LISTED RECORDS:
· · · ·

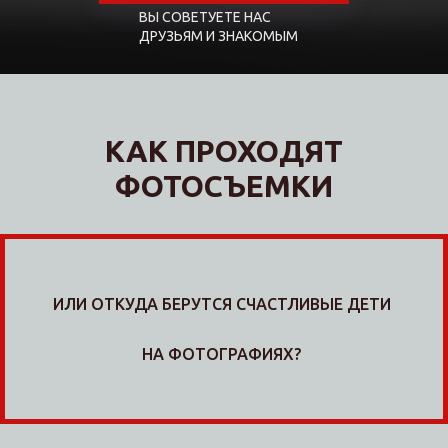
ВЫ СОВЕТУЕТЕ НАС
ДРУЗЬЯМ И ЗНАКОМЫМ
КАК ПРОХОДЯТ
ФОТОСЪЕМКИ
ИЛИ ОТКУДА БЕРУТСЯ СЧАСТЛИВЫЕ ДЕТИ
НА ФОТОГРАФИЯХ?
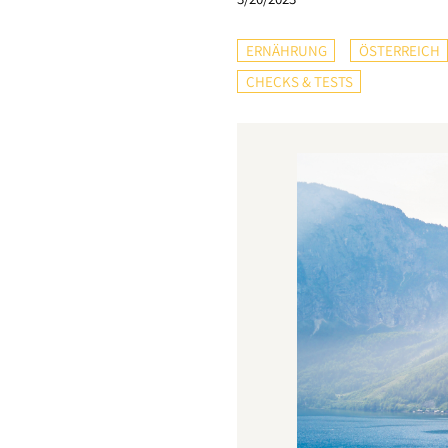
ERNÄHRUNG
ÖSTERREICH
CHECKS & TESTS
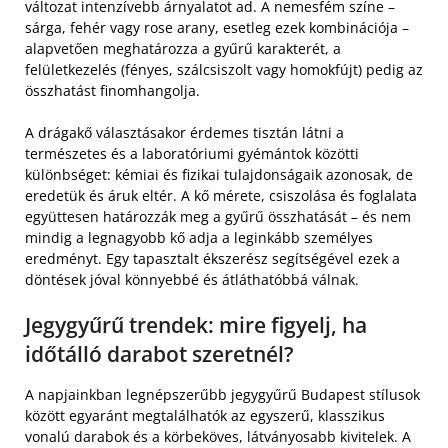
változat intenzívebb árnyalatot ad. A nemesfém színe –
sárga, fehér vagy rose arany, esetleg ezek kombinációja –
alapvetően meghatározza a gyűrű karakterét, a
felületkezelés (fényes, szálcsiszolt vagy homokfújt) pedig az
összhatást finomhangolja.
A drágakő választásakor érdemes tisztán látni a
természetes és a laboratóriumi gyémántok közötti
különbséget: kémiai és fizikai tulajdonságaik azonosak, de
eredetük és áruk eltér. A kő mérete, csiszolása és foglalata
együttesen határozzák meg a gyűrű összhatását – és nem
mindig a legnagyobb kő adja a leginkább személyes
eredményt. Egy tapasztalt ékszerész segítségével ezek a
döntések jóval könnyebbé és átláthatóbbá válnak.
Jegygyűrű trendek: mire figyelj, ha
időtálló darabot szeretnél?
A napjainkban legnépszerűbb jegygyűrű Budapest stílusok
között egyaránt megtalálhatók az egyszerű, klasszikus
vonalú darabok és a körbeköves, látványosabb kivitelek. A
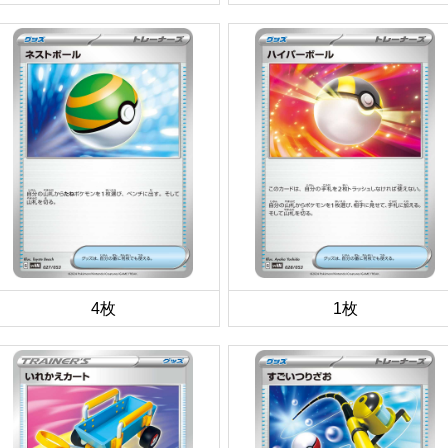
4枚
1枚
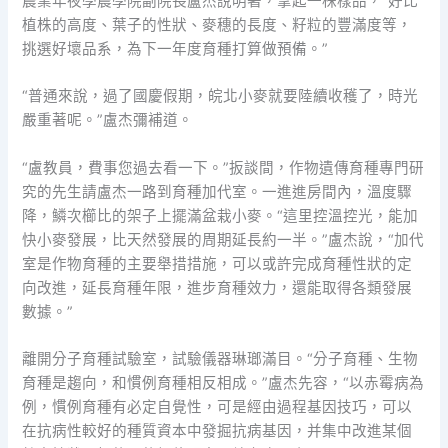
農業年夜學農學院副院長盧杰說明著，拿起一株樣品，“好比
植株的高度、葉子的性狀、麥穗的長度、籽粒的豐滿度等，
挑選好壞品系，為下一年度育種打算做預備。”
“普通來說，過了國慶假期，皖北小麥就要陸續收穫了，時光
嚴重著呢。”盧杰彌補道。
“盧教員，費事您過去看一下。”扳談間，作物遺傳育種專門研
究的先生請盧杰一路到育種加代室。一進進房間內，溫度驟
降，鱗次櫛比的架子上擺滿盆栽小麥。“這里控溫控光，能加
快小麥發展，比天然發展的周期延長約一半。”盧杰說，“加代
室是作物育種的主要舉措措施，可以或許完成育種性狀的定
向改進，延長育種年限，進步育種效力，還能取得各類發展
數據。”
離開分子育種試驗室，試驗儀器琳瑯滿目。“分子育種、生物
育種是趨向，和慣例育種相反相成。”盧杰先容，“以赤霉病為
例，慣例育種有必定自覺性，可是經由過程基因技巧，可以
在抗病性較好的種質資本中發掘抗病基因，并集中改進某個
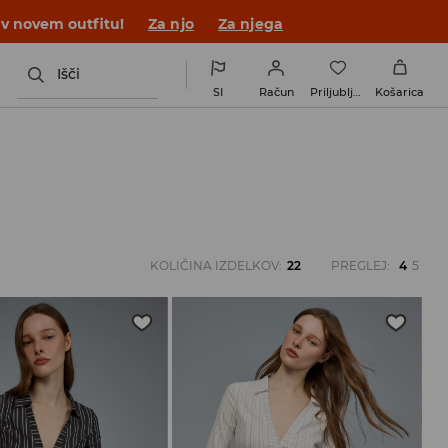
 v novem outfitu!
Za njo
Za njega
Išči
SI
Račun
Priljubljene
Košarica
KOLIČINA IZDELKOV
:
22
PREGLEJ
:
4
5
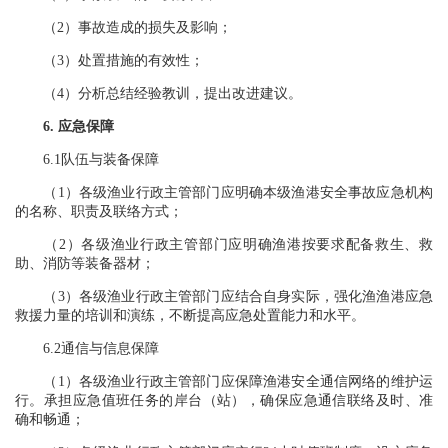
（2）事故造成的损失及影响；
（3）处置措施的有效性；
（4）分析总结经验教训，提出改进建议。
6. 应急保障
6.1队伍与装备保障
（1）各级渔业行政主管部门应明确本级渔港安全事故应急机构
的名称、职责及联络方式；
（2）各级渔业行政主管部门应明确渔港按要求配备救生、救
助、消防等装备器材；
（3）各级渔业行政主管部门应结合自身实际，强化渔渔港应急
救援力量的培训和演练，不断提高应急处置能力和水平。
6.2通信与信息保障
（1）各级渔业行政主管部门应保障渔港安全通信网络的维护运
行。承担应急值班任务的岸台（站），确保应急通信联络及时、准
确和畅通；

· · · ·

WORK ORDER: Say how many lines in the entries above contain the string "vagy", offering no other words.

ANSWER AREA: 2